Dimon is CEO of JPMorgan Chase and has a net worth of $1.6 billion, according to Forbes.

“You know, most people are good, not all of them,” Dimon told CBS News. “You should vilify Nazis, but you shouldn’t vilify people who worked hard to accomplish things.”

“And so my comment is, American society—we’re just attacking each other all the time,” he added.

Warren proposed her progressive wealth tax dubbed “Ultra-Millionaire tax,” saying “It’s time for the rich to pay their fair share.” The plan would apply a 2% tax on every dollar of net worth for households worth $50 million or more, and a 3% tax on every dollar of net worth beyond $1 billion, which would impact approximately 75,000 households and raise $2.75 trillion over a decade, the campaign said.

This past week Dimon told CNBC that Warren “uses some pretty harsh words that some would say vilifies successful people.”

“I don’t like vilifying anybody,” Dimon said. “We should applaud successful people.”

Ocasio-Cortez, who previously proposed a 70% tax on Americans with incomes over $10 million, jumped on Dimon’s remarks, by tweeting: “Y’all, the billionaires are asking for a safe space—you know, in addition to the entire U.S. economy and political lobbying industry.”

Warren’s plan to tax the wealthiest Americans has also prompted pushback from Microsoft co-founder Bill Gates.

“If I had to pay $20 billion, it’s fine,” Gates said during a New York Times DealBook conference. “But when you say I should pay $100 billion, then I’m starting to do a little math about what I have left over.” He added that he was “just kidding” when the crowd laughed.

“I’m not going to make political declarations,” Gates said. “But I do think no matter what policy somebody has in mind […] whoever I decide will have the more professional approach in the current situation, probably is the thing I will weigh the most.

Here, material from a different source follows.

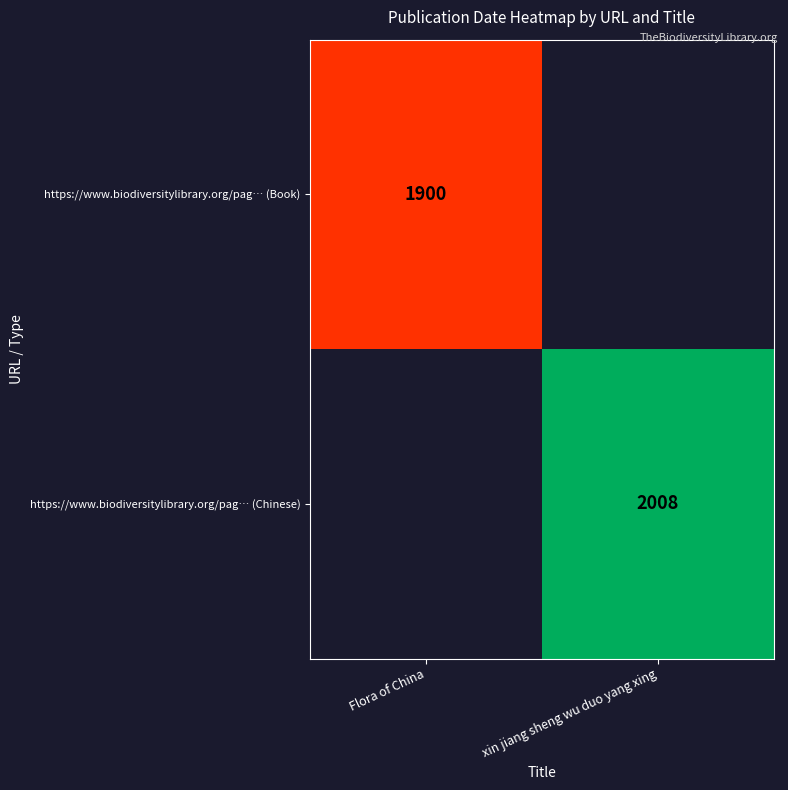

Is the value of https://www.biodiversitylibrary.org/pag… (Chinese) at xin jiang sheng wu duo yang xing greater than the value of https://www.biodiversitylibrary.org/pag… (Book) at Flora of China?

Yes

And I hope that the more professional candidate is an electable candidate.”

“I’m not sure how open-minded she is, or that she’d even be willing to sit down with somebody who has large amounts of money,” he added. 

In the meantime, former New York City Mayor Michael Bloomberg said in January that Warren’s tax was “probably unconstitutional.”

“People earn money to pay their taxes, and then they don’t expect the government to come back and take some of it away,” he added. “I think you can question whether or not we have the right tax rates.”